Problem description >> Copy out precisely the line that holds "infrastructure, as well" and all the lines following it in the data, up to and including the last one, and no others.

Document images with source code
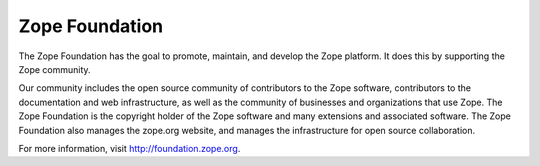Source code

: ===============
Zope Foundation
===============

The Zope Foundation has the goal to promote, maintain, and develop the
Zope platform. It does this by supporting the Zope community.

Our community includes the open source community of contributors to
the Zope software, contributors to the documentation and web
infrastructure, as well as the community of businesses and
organizations that use Zope. The Zope Foundation is the copyright
holder of the Zope software and many extensions and associated
software. The Zope Foundation also manages the zope.org website, and
manages the infrastructure for open source collaboration.

For more information, visit http://foundation.zope.org.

Response to this task >>
infrastructure, as well as the community of businesses and
organizations that use Zope. The Zope Foundation is the copyright
holder of the Zope software and many extensions and associated
software. The Zope Foundation also manages the zope.org website, and
manages the infrastructure for open source collaboration.

For more information, visit http://foundation.zope.org.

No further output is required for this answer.